TASK TO COMPLETE:
At the line with "For every layout", start copying; carry on through the last line of the material below, exactly as written, and stop there.
○ ○ ○
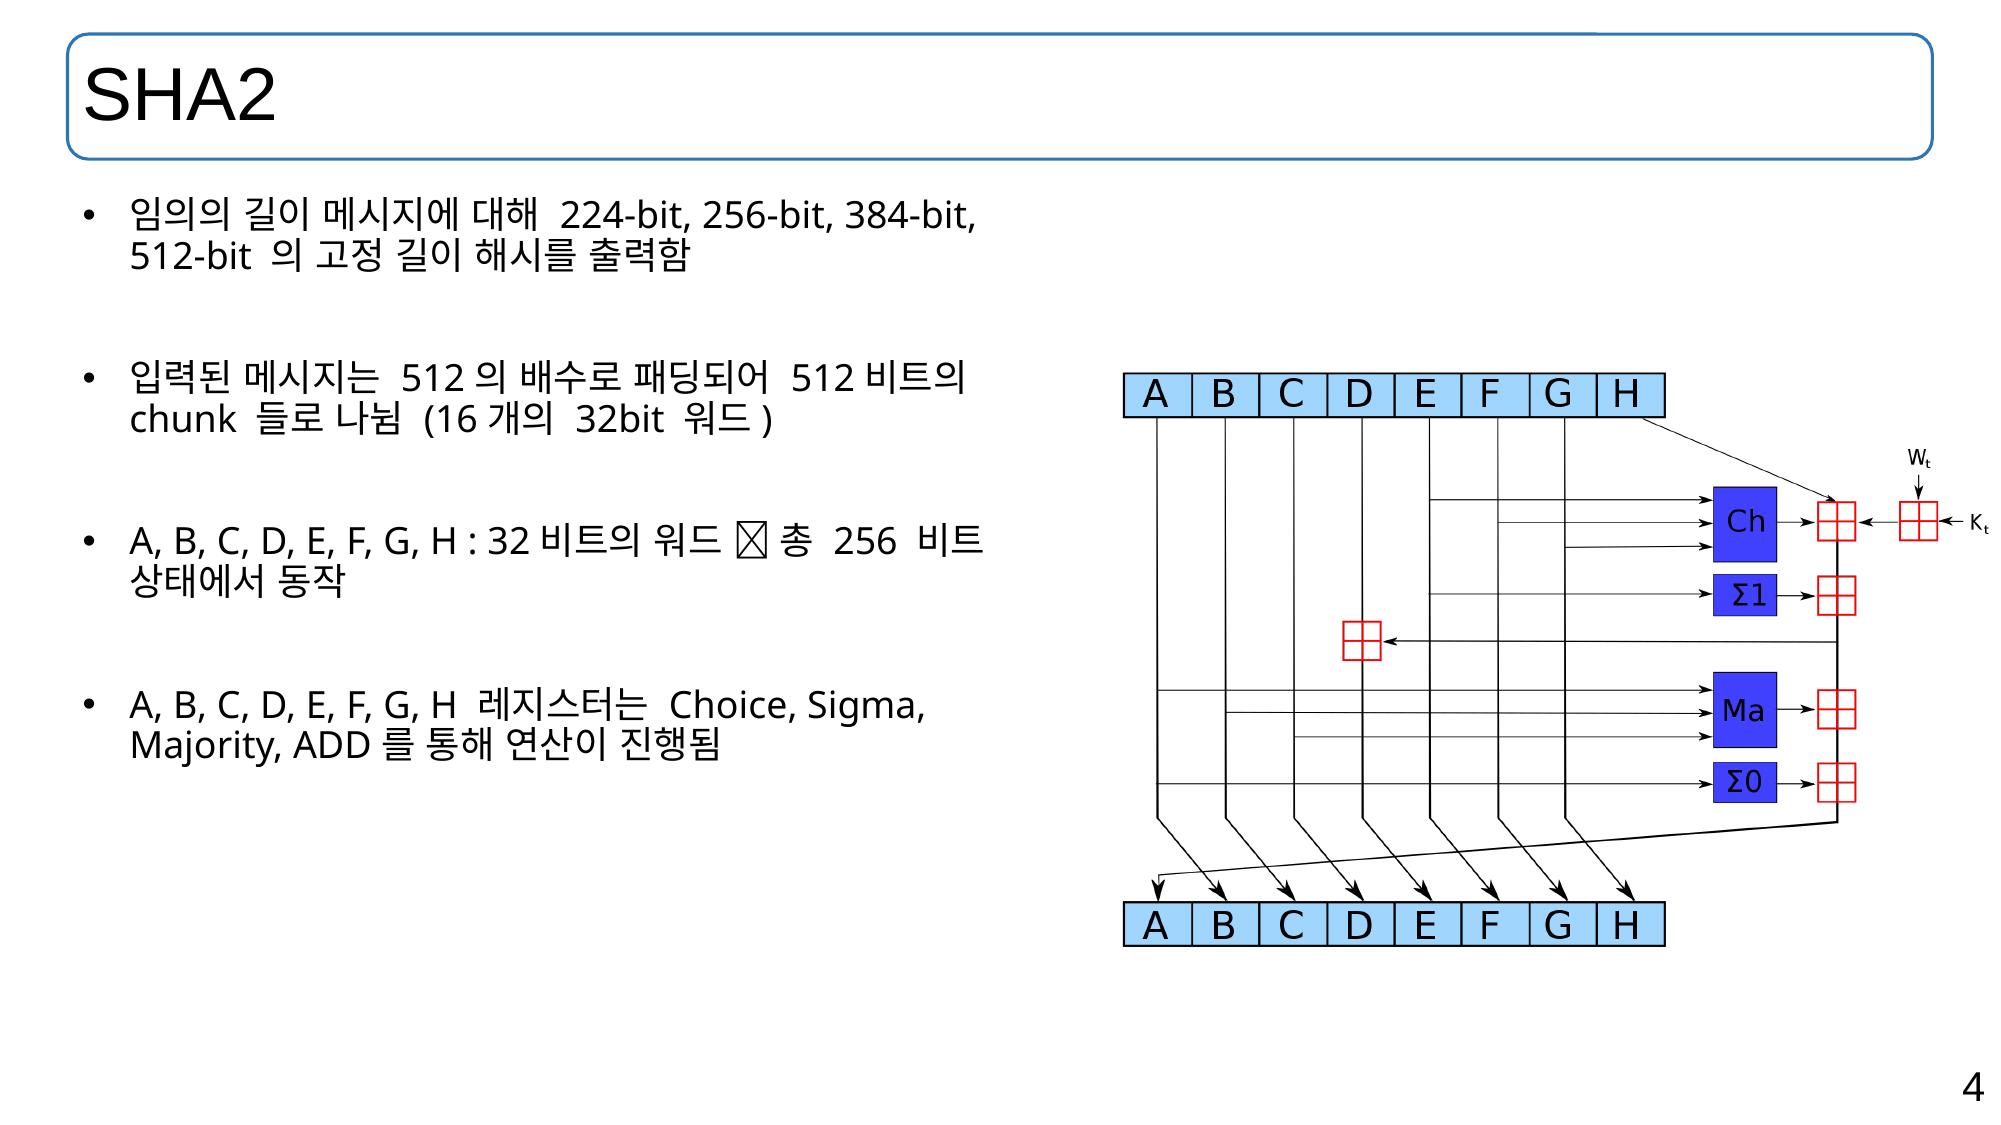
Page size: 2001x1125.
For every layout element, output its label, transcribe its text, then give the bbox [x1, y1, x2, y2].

list 임의의 길이 메시지에 대해 224-bit, 256-bit, 384-bit, 512-bit 의 고정 길이 해시를 출력함 입력된 메시지는 512의 배수로 패딩되어 512비트의 chunk 들로 나뉨 (16개의 32bit 워드) A, B, C, D, E, F, G, H : 32비트의 워드  총 256 비트 상태에서 동작 A, B, C, D, E, F, G, H 레지스터는 Choice, Sigma, Majority, ADD를 통해 연산이 진행됨 [67, 189, 1077, 1109]
title SHA2 [67, 34, 1933, 160]
picture [1109, 354, 2000, 983]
○ ○ ○
EXERCISE RESPONSE:
For every layout element, output its label, transcribe its text, then give the bbox [x1, y1, x2, y2].

list 임의의 길이 메시지에 대해 224-bit, 256-bit, 384-bit, 512-bit 의 고정 길이 해시를 출력함 입력된 메시지는 512의 배수로 패딩되어 512비트의 chunk 들로 나뉨 (16개의 32bit 워드) A, B, C, D, E, F, G, H : 32비트의 워드  총 256 비트 상태에서 동작 A, B, C, D, E, F, G, H 레지스터는 Choice, Sigma, Majority, ADD를 통해 연산이 진행됨 [67, 189, 1077, 1109]
title SHA2 [67, 34, 1933, 160]
picture [1109, 354, 2000, 983]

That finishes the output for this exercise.